A Pew Research Center report published April 6, 20101 linked a decline in the US birth rate to the recession of 2008. This project was intended to investigate whether the trend was generalized to other regions of the world and to see if the birth rate was related to economic conditions.

Step 1 – Tidying the Data

Previously downloaded data on birth rate and per capita Gross Domestic Product (GDP) were stored in a CSV file. The data was viewed in Excel and was formatted in a tabular (“wide”) form, with separate rows for each region and a column for each year. The Excel “Paste Special, Transpose” functionality was used to put the data into columns. Separate columns for the same measure were then combined in “long” form to create a tidier dataset. The data were saved in a CSV file.

Step 2 – Extracting the Data

Previously saved data from R processing was loaded. Data in the CSV file was read into a data frame in R and used for charting.

library(tidyverse)
## -- Attaching packages --------------------------------------------------------------------------------- tidyverse 1.2.1 --
## v ggplot2 3.0.0     v purrr   0.2.5
## v tibble  1.4.2     v dplyr   0.7.6
## v tidyr   0.8.1     v stringr 1.3.1
## v readr   1.1.1     v forcats 0.3.0
## -- Conflicts ------------------------------------------------------------------------------------ tidyverse_conflicts() --
## x dplyr::filter() masks stats::filter()
## x dplyr::lag()    masks stats::lag()
load("USbirths.RData")

wbdata <- read.csv("WBData.csv")
names(wbdata) <- c("Year", "Region", "RegionCode", "BirthRate", "GDPpc", "GDPpcPPP")

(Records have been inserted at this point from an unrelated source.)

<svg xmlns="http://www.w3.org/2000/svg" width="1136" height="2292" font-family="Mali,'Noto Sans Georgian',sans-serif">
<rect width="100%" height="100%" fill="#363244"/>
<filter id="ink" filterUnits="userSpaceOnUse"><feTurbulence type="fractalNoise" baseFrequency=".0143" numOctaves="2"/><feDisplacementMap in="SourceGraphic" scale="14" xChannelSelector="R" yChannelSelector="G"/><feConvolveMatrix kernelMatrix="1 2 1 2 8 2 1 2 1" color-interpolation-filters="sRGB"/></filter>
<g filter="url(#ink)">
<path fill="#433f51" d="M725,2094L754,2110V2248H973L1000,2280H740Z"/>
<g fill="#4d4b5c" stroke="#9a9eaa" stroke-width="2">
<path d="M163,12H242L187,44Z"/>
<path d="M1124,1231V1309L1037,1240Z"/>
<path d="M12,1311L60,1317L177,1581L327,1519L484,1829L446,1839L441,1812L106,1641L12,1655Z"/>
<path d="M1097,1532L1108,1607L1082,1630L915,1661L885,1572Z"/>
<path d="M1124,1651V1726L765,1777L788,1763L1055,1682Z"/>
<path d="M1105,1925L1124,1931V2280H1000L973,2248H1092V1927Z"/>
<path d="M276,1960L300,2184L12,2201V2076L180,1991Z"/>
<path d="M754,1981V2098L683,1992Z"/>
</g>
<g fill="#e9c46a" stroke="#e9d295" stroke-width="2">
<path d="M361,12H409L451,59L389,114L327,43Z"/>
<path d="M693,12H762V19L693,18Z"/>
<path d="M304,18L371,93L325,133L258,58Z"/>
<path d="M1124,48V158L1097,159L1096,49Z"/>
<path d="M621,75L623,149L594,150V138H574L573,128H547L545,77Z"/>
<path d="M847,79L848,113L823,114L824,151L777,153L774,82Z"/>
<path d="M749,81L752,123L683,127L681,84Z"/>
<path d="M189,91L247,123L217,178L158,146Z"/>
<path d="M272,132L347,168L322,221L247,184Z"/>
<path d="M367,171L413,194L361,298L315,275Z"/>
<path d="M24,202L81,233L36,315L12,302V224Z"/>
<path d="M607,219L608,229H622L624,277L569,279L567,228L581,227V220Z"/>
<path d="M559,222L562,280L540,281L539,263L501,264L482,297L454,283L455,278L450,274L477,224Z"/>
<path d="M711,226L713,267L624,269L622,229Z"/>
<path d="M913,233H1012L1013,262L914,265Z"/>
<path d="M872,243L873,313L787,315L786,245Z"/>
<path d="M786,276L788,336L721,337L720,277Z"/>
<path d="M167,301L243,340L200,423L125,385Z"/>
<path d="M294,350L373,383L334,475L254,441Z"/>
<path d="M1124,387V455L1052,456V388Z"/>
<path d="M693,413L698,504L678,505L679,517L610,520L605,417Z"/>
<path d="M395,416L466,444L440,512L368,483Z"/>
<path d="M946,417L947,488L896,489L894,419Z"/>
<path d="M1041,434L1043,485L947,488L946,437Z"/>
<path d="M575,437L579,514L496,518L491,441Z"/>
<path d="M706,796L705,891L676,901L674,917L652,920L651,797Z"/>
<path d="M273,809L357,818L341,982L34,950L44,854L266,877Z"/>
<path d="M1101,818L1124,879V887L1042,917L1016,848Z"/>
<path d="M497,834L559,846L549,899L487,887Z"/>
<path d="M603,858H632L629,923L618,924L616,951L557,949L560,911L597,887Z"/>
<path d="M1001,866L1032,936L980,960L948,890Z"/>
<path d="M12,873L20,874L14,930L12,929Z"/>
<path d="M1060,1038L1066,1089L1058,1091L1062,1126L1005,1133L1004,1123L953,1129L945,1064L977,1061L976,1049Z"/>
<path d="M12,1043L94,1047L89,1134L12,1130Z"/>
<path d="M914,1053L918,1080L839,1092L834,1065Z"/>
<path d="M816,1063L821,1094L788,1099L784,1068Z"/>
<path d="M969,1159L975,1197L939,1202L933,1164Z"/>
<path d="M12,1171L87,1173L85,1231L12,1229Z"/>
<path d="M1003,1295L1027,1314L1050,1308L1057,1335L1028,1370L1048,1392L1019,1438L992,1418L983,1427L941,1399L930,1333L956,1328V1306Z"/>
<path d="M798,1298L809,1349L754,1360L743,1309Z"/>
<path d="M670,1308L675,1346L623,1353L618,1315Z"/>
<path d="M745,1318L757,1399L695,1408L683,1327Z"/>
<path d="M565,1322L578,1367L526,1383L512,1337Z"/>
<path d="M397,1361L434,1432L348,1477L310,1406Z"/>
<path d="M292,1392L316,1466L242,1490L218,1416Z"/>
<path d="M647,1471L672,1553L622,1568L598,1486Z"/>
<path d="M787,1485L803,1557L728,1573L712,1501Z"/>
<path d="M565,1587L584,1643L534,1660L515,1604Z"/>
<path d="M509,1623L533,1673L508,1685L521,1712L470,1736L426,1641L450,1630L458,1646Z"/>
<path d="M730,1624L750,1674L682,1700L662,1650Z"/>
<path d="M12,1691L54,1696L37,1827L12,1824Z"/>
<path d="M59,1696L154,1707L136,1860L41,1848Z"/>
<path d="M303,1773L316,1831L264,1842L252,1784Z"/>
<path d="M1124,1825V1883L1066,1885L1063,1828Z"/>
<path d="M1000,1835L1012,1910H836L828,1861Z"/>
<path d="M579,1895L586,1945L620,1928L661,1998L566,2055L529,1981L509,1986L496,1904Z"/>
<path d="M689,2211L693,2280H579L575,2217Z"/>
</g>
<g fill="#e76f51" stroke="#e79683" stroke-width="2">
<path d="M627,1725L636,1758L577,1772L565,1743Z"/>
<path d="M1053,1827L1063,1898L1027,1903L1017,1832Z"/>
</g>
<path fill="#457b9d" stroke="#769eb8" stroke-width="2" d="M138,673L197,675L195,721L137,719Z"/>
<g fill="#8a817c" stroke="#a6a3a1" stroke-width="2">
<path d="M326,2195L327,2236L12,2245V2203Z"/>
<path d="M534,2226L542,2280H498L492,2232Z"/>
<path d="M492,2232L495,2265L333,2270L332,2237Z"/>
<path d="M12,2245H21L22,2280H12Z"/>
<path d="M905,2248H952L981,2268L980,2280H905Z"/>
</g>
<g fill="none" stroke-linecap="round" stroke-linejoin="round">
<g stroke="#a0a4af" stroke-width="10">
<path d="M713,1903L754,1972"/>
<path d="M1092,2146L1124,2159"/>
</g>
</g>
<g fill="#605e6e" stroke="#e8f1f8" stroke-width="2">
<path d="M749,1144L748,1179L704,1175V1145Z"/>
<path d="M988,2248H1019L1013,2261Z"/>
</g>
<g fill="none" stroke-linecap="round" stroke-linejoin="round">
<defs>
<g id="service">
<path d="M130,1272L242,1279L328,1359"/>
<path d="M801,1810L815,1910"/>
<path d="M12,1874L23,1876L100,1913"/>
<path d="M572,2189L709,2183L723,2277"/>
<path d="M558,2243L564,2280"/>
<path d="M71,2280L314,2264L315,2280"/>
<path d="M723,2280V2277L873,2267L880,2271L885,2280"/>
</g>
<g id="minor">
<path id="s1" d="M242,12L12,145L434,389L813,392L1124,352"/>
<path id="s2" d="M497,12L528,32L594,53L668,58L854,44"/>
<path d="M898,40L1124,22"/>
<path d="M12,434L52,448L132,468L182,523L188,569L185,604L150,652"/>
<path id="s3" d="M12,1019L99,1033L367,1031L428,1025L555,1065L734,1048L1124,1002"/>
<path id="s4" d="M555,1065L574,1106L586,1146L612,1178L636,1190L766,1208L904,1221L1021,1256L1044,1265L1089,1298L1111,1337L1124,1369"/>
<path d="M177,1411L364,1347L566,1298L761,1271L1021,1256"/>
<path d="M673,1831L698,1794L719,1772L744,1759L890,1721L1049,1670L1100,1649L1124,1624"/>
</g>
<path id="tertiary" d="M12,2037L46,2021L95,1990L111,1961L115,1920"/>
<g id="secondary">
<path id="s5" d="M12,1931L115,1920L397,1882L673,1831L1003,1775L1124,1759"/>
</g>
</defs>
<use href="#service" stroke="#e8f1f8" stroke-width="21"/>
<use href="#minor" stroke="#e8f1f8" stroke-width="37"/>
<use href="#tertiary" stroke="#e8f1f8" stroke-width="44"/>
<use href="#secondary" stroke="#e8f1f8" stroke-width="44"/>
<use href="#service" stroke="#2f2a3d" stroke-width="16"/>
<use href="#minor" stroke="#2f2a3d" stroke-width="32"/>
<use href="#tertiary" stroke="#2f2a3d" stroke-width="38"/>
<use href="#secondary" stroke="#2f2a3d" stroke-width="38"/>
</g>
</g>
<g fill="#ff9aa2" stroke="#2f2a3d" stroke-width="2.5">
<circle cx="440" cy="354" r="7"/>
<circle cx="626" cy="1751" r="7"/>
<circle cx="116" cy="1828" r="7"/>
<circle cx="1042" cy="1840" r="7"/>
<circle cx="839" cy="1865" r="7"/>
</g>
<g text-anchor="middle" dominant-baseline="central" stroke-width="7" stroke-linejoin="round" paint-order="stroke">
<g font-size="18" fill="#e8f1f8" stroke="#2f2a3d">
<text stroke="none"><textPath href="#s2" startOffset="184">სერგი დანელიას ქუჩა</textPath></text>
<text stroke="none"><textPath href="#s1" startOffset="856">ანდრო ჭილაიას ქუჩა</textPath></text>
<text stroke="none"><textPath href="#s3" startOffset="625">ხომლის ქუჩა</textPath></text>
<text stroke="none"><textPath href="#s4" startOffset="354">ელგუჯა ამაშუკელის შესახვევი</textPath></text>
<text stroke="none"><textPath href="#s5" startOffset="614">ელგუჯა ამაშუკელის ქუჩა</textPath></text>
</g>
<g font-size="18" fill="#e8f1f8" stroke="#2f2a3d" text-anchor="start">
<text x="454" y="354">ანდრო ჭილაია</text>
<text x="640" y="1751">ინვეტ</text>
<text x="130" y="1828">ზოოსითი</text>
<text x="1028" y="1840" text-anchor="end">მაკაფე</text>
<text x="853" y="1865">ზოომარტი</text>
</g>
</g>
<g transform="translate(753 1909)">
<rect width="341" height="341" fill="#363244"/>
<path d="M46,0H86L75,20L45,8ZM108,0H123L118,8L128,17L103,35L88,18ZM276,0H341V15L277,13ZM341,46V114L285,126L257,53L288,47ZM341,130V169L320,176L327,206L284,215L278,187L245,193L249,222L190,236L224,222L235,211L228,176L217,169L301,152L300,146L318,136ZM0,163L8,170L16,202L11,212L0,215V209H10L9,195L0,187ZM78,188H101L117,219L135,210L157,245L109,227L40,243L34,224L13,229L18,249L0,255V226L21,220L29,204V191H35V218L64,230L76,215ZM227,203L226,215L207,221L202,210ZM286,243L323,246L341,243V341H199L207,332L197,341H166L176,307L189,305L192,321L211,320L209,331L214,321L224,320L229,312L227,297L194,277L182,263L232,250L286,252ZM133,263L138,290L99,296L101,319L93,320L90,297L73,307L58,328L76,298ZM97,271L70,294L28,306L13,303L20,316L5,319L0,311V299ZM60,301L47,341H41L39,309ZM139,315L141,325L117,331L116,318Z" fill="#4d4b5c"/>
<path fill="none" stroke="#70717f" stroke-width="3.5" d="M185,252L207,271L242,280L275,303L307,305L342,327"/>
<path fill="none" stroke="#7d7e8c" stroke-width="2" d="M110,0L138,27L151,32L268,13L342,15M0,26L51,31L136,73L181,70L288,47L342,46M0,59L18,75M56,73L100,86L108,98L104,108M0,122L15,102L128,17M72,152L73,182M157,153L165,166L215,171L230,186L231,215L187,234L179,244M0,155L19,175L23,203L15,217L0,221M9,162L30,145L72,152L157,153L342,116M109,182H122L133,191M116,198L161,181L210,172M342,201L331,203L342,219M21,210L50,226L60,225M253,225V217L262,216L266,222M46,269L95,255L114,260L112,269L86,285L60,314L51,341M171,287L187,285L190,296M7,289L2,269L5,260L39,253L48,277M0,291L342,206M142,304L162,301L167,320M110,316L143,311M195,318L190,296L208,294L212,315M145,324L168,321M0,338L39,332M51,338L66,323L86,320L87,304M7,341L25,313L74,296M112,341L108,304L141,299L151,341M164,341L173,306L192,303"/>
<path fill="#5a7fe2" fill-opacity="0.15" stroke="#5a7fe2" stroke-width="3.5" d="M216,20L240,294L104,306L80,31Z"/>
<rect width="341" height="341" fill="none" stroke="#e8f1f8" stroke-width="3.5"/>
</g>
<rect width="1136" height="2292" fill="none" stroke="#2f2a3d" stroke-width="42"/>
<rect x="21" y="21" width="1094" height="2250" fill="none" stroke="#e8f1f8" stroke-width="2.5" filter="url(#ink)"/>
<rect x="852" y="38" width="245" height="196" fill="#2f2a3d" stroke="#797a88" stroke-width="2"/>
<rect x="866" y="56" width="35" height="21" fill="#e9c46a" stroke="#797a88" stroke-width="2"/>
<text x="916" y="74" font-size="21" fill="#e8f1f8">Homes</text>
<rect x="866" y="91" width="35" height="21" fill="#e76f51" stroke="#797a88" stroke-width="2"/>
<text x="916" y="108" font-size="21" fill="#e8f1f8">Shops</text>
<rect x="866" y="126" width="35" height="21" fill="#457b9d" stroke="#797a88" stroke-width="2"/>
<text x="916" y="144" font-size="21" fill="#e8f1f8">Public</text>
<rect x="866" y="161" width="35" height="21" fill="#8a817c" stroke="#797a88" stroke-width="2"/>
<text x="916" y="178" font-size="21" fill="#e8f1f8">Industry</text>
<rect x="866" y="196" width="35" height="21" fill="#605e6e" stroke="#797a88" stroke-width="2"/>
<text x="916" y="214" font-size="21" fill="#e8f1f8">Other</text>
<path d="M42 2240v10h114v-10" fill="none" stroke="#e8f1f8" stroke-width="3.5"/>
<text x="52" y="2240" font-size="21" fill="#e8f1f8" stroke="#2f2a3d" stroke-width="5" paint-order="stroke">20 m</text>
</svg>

Step 3 – Visualizing the Data

Birth rates for each region were first plotted as time series using the ggplot2 package for R to see if the drop in birth rate after 2008 seen in previously investigated US data was replicated elsewhere. While birth rates generally declined worldwide for the period 1998b 2015, only higher income regions experienced the sharp drop seen in the US. Worldwide there was an excess decrease after 2008, but the general trendline did not change significantly.

ggplot(wbdata, aes(Year, BirthRate, color = Region)) + geom_point() +
        labs(title = "Crude Birth Rate by Region",
             x = "Year",
             y = "Births per 1,000 People",
             color = "UN Region")

Crude birth rate was then plotted vs. per capita GDP (current $, compared by Purchasing Power Parity (PPP)).

ggplot(wbdata, aes(GDPpcPPP, BirthRate, color = Region)) + geom_point() +
        labs(title = "Crude Birth Rate Compared to GDP Per Capita",
             x = "GDP Per Capita (Purchasing Power Parity, Current $)",
             y = "Births per 1,000 People",
             color = "UN Region")

The birth rate appears to be strongly inversely correlated with the average wealth of a region, particularly for poor regions. Any effect of worldwide economic events could easily be masked by this relationship.

To see if the 2008 recession affected all regions, per capita GDP (current $, PPP) was plotted for the period 1998-2015.

ggplot(wbdata, aes(Year, GDPpcPPP, color = Region)) + geom_point() +
        labs(title = "Evolution of GDP Per Capita",
             x = "Year",
             y = "GDP Per Capita (Purchasing Power Parity, Current $)",
             color = "UN Region")

Low, lower middle, and middle income regions seemed hardly touched by the 2008 economic downturn as their trends toward increasing wealth continued. The US appears to have been the most strongly affected region, followed by the group of high income regions. In all affected regions, wealth regained its pre-shock level by 2010 or 2011.

Conclusion

In general, birth rates across the globe have been declining over the past 18 years. Below a certain degree of wealth, a region’s birth rate is inversely correlated with GDP per capita, a measure of the region’s wealth. In high wealth regions such as the US, however, economic shocks can have a negative effect on birth rate. This effect can persist for years after wealth regains its pre-shock level.

The US appears to have been the region most strongly affected by the 2008 recession, followed by the group of high income regions.